Local ML workbench configured for Databricks using uv
Project description
ML Workbench
Installation
Install ML Workbench using pip:
pip install ml_workbench
Basic Usage
Command Line Interface (CLI)
Run experiments directly from YAML configuration files:
# Run all experiments in a YAML file
cli-experiment experiment.yaml
# Run specific experiment(s)
cli-experiment experiment.yaml --experiments my_experiment
# Run with variable substitution
cli-experiment experiment.yaml --var path=/data/datasets
# Inspect configuration without running
cli-experiment experiment.yaml --show-config
Python API
Use the Python API for programmatic control:
from ml_workbench import YamlConfig, Experiment, Runner
# Load configuration
config = YamlConfig("experiment.yaml")
# Create experiment
experiment = Experiment(config, "my_experiment")
# Run experiment
runner = Runner(experiment, verbose=True)
results = runner.run()
# Access results
print(f"Best model: {results['best_model']}")
print(f"Best score: {results['best_model_score']}")
Documentation
CLI Experiment Guide
Complete guide to using the command-line interface for running experiments. Learn how to execute experiments from YAML files, use variable substitution, inspect configurations, and view dataset statistics without running experiments.
Runner Class Documentation
Comprehensive documentation for the Runner class, the core execution engine for ML experiments. Includes workflow orchestration, dataset management, preprocessing pipelines, model training, evaluation metrics, feature analysis, and MLFlow integration.
YAML Configuration Specification
Detailed specification for YAML configuration files.
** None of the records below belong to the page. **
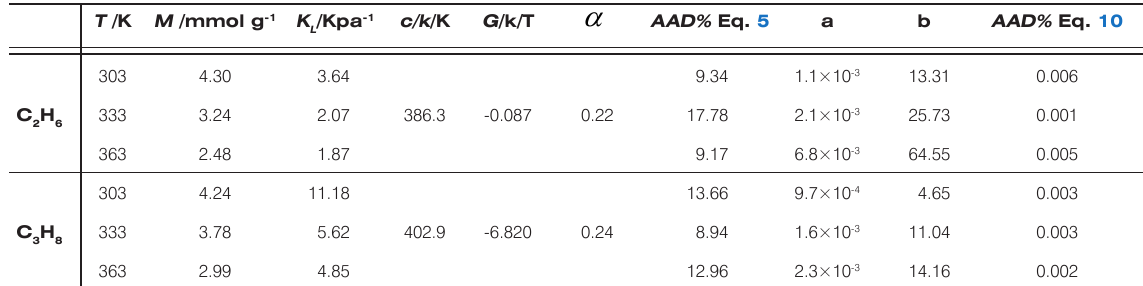
Table 1. Values of the parameters obtained by applying Eqs. 5 and 10 to the experimental equilibrium isotherms of C the Norit activated carbon [14]. T /K M /mmol g -1 K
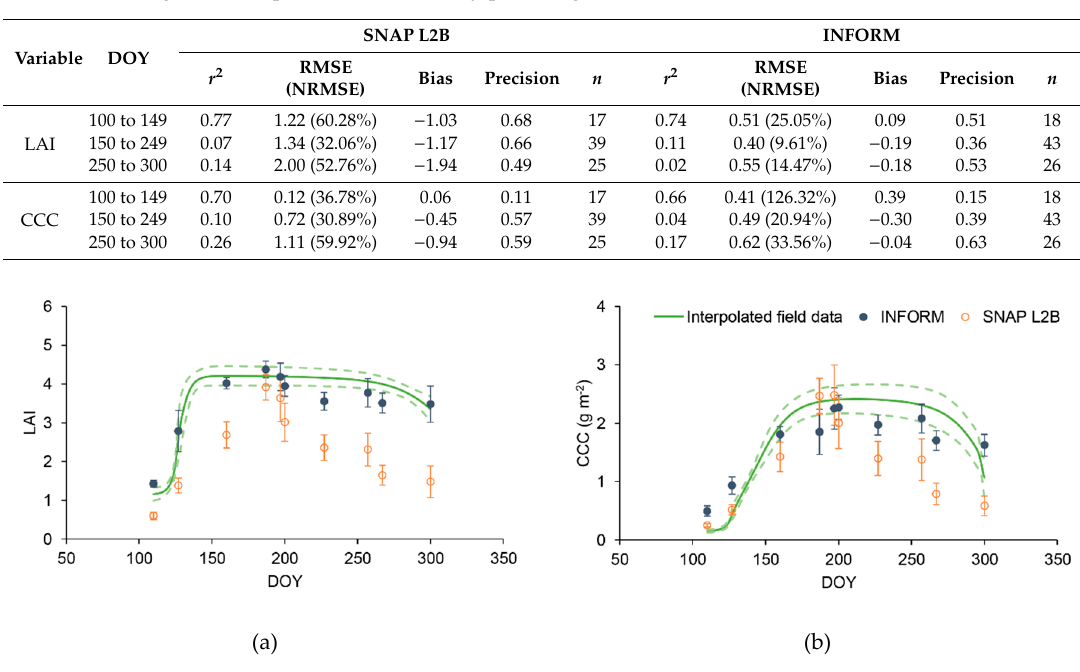
Table 5. Performance statistics for the SNAP L2B and INFORM-based retrieval algorithms when evaluated against interpolated field data, by phenological subset.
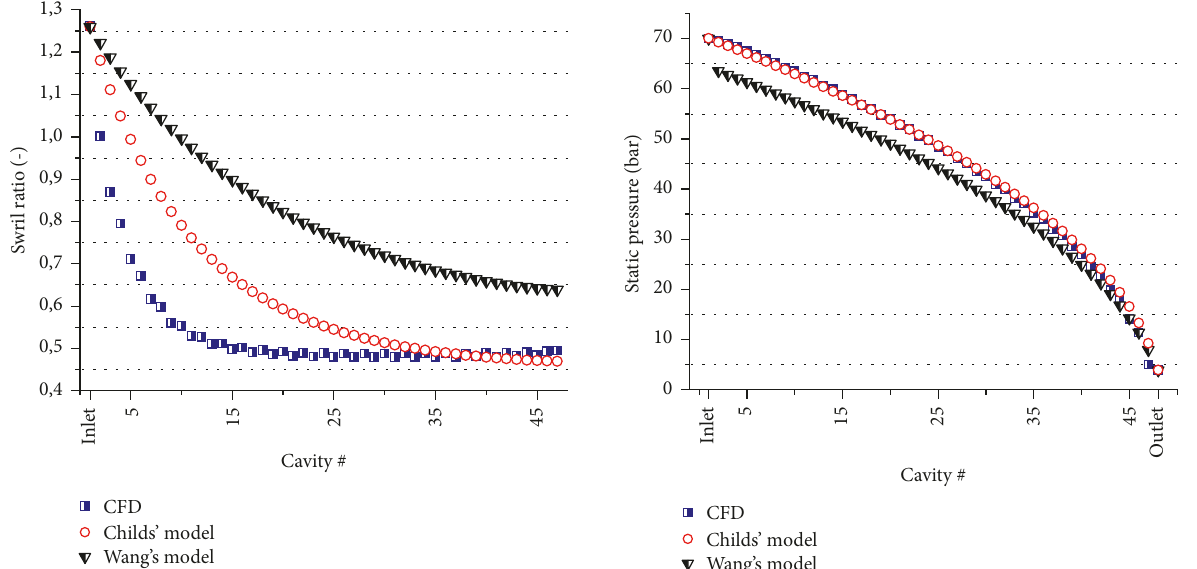
Figure 6: Comparison of the swirl ratio and of the static pressure in the seal cavities evaluated with the CFD, Childs’ model, and Wang’s model.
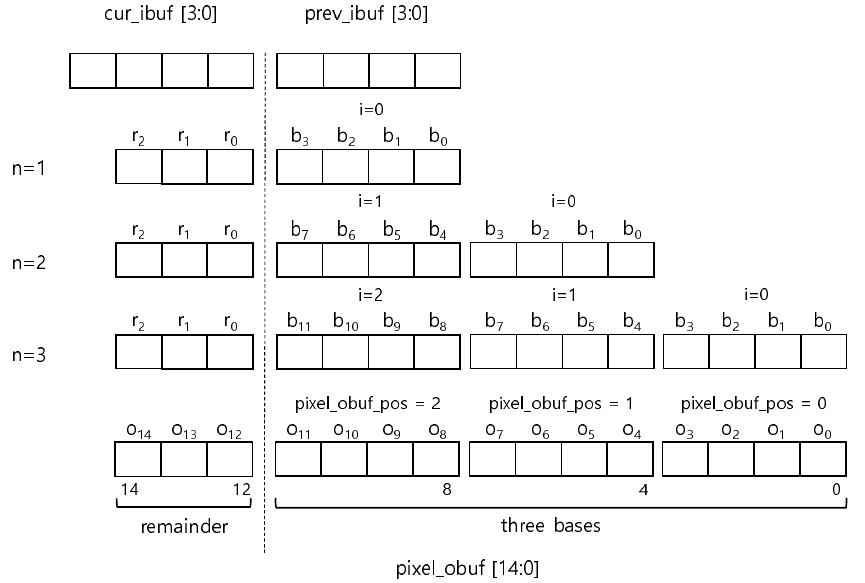
Figure 6. An output pixel buffer, pixel_obuf aligning with the cur_ibuf and the prev_ibuf buffers and showing the base positions depending on n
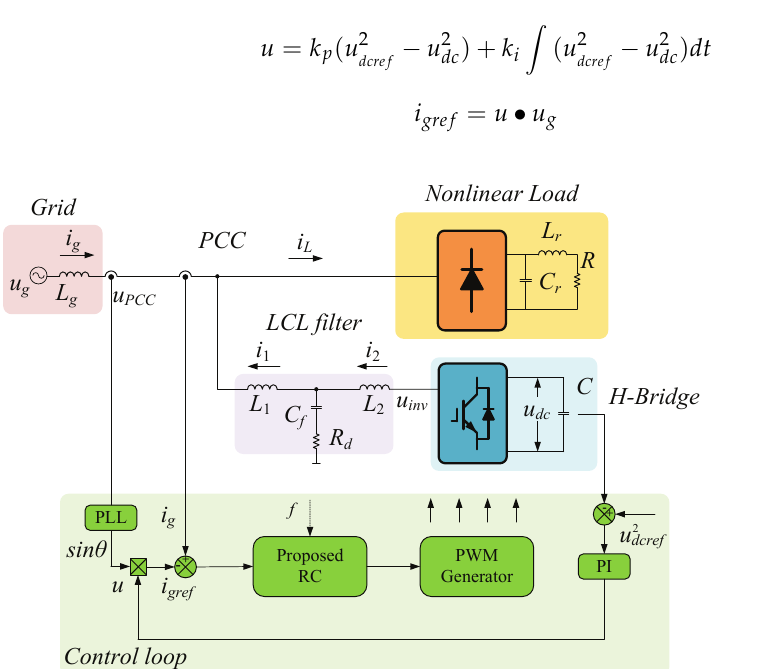
Figure 12. Single-phase shunt APF system.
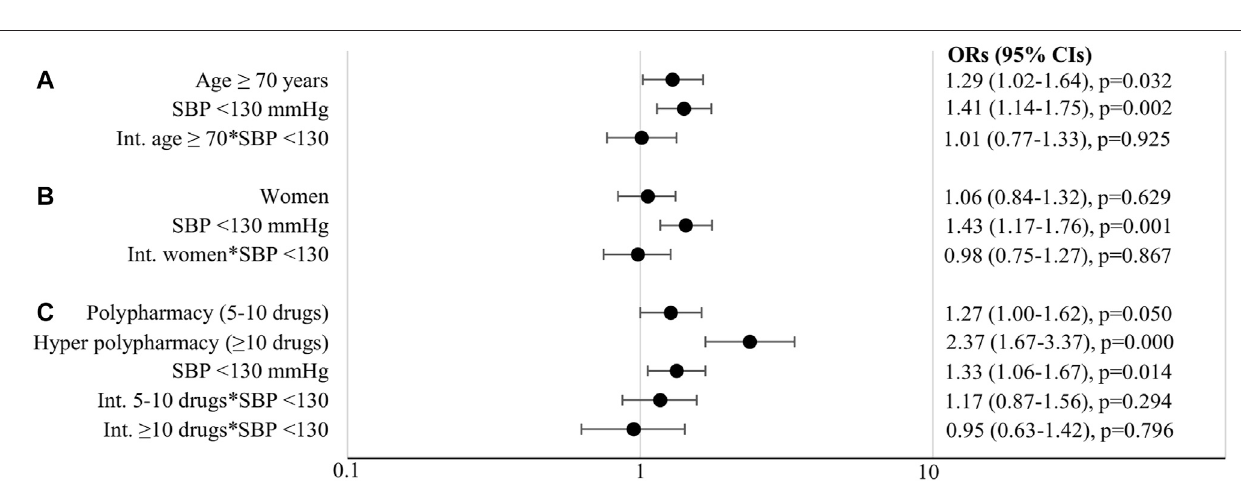
FIGURE 2 | Odds ratios (OR) with 95% con fi dence intervals (CIs) and p -values for (A) age, (B) sex, (C) polypharmacy, with systolic blood pressure (SBP) and their interactions. Age and sex analyses were adjusted for glycated hemoglobin A1c, diabetes duration, body mass index, smoking, diastolic blood pressure, estimated glomerular fi ltrationrate,glucoseloweringtherapy,dyslipidemia,lipidloweringtherapy,albuminuria,numberofcomedicationandsexorage;polypharmacyanalysiswas adjusted for the same variables except for glucose and lipid lowering therapy. Int., interaction.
Covers all sections including datasets, features, models, experiments, and MLflow settings. Includes validation rules and complete examples for defining ML experiments declaratively.
Implementation Summary
Technical overview of the Runner implementation, including architecture decisions, testing strategy, and implementation details. Useful for understanding the internal workings of the ML Workbench.
Packaging and CodeArtifact Guide
Step-by-step guide for packaging and publishing ML Workbench to AWS CodeArtifact. Covers prerequisites, authentication, version management, and CI/CD integration for distributing the package within your organization.
Setup
Environment Configuration for MLFlow Databricks Integration
To direct MLFlow to your Databricks workspace (dev-internal), create a .env file in the project root with the following configuration:
# Set MLflow tracking URI to your Databricks workspace
MLFLOW_TRACKING_URI="databricks"
# Define Databricks datapoint that match your workspace (this one is for dev-internal)
DATABRICKS_HOST="https://dbc-787720e9-26e6.cloud.databricks.com"
# Getting Your Databricks Token
# - Go to your Databricks workspace: https://dbc-787720e9-26e6.cloud.databricks.com
# - Click on your profile icon (top-right)
# - Select "Settings"
# - In "User" section, select "Developer"
# - Go to Access Tokens tab
# - Click Generate New Token
# - Give it a name (e.g., "MLFlow Local Development") and expiry
# - Copy the token (you'll only see it once!)
DATABRICKS_TOKEN="dapi123456781234567890" # <- replace with your own
Steps to set up:
-
Copy
.env.templateto.env:cp .env.template .env
-
Edit
.envand replaceDATABRICKS_TOKENwith your personal access token (see instructions in the comments above). -
The
.envfile is already in.gitignore, so your token won't be committed to version control.
Once configured, MLFlow will automatically log experiments to your Databricks workspace when you run experiments using the ML Workbench.
Git Pre-commit Hook for Automatic Version Increment
This project includes a pre-commit hook that automatically increments the patch version (last number) in pyproject.toml on each commit. For example, 0.0.2 → 0.0.3.
To set up the pre-commit hook:
Option 1: Use the setup script (recommended)
./scripts/setup-pre-commit.sh
Option 2: Manual installation
cp scripts/pre-commit .git/hooks/pre-commit && chmod +x .git/hooks/pre-commit
Verify the hook is set up correctly:
ls -la .git/hooks/pre-commit
You should see the file is executable (-rwxr-xr-x).
How it works:
- On each commit, the hook automatically:
- Reads the current version from
pyproject.toml - Increments the patch version (e.g.,
0.0.2→0.0.3) - Updates
pyproject.tomlwith the new version - Stages the updated file so it's included in your commit
- Reads the current version from
Note: The hook only increments the patch version (last number). To bump minor or major versions, manually edit pyproject.toml before committing.